Restate the records exactly. Include all of them.

───── Task data

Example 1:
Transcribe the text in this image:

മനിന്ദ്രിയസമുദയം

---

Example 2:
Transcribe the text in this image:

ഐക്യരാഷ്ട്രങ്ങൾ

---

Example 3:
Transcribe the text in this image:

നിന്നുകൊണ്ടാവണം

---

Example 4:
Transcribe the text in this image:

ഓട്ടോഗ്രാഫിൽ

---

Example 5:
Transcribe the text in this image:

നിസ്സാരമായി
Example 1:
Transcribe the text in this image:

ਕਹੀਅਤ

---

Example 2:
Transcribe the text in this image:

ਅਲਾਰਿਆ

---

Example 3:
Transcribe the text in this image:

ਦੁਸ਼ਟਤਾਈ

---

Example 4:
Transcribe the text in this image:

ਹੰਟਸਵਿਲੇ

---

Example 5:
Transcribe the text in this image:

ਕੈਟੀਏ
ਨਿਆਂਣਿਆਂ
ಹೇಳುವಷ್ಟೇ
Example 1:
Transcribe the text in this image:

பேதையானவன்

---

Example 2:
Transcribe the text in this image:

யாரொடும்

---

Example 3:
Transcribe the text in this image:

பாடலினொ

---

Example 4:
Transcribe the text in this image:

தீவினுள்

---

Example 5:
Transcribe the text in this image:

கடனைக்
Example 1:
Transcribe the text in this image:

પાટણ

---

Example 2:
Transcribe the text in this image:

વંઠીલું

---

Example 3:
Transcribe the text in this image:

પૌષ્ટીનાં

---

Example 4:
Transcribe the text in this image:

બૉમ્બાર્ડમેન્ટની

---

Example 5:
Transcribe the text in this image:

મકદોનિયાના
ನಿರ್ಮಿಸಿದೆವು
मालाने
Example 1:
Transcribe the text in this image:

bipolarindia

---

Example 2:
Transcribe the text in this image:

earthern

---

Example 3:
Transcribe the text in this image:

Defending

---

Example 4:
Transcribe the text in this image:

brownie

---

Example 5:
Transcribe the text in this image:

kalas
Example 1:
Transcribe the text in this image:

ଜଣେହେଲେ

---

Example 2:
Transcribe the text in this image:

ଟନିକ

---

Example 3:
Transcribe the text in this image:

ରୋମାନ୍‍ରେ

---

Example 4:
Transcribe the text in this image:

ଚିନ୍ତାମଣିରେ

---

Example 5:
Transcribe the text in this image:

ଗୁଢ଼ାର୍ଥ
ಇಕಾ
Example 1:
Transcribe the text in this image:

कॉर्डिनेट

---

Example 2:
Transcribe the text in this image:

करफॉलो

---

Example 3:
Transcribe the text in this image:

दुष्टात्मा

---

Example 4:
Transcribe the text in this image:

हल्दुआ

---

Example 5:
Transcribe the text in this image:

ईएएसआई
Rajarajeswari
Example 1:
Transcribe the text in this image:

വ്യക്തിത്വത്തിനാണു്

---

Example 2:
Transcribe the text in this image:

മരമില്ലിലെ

──────────

Finished exercise
Example 1:
Transcribe the text in this image:

മനിന്ദ്രിയസമുദയം

---

Example 2:
Transcribe the text in this image:

ഐക്യരാഷ്ട്രങ്ങൾ

---

Example 3:
Transcribe the text in this image:

നിന്നുകൊണ്ടാവണം

---

Example 4:
Transcribe the text in this image:

ഓട്ടോഗ്രാഫിൽ

---

Example 5:
Transcribe the text in this image:

നിസ്സാരമായി
Example 1:
Transcribe the text in this image:

ਕਹੀਅਤ

---

Example 2:
Transcribe the text in this image:

ਅਲਾਰਿਆ

---

Example 3:
Transcribe the text in this image:

ਦੁਸ਼ਟਤਾਈ

---

Example 4:
Transcribe the text in this image:

ਹੰਟਸਵਿਲੇ

---

Example 5:
Transcribe the text in this image:

ਕੈਟੀਏ
ਨਿਆਂਣਿਆਂ
ಹೇಳುವಷ್ಟೇ
Example 1:
Transcribe the text in this image:

பேதையானவன்

---

Example 2:
Transcribe the text in this image:

யாரொடும்

---

Example 3:
Transcribe the text in this image:

பாடலினொ

---

Example 4:
Transcribe the text in this image:

தீவினுள்

---

Example 5:
Transcribe the text in this image:

கடனைக்
Example 1:
Transcribe the text in this image:

પાટણ

---

Example 2:
Transcribe the text in this image:

વંઠીલું

---

Example 3:
Transcribe the text in this image:

પૌષ્ટીનાં

---

Example 4:
Transcribe the text in this image:

બૉમ્બાર્ડમેન્ટની

---

Example 5:
Transcribe the text in this image:

મકદોનિયાના
ನಿರ್ಮಿಸಿದೆವು
मालाने
Example 1:
Transcribe the text in this image:

bipolarindia

---

Example 2:
Transcribe the text in this image:

earthern

---

Example 3:
Transcribe the text in this image:

Defending

---

Example 4:
Transcribe the text in this image:

brownie

---

Example 5:
Transcribe the text in this image:

kalas
Example 1:
Transcribe the text in this image:

ଜଣେହେଲେ

---

Example 2:
Transcribe the text in this image:

ଟନିକ

---

Example 3:
Transcribe the text in this image:

ରୋମାନ୍‍ରେ

---

Example 4:
Transcribe the text in this image:

ଚିନ୍ତାମଣିରେ

---

Example 5:
Transcribe the text in this image:

ଗୁଢ଼ାର୍ଥ
ಇಕಾ
Example 1:
Transcribe the text in this image:

कॉर्डिनेट

---

Example 2:
Transcribe the text in this image:

करफॉलो

---

Example 3:
Transcribe the text in this image:

दुष्टात्मा

---

Example 4:
Transcribe the text in this image:

हल्दुआ

---

Example 5:
Transcribe the text in this image:

ईएएसआई
Rajarajeswari
Example 1:
Transcribe the text in this image:

വ്യക്തിത്വത്തിനാണു്

---

Example 2:
Transcribe the text in this image:

മരമില്ലിലെ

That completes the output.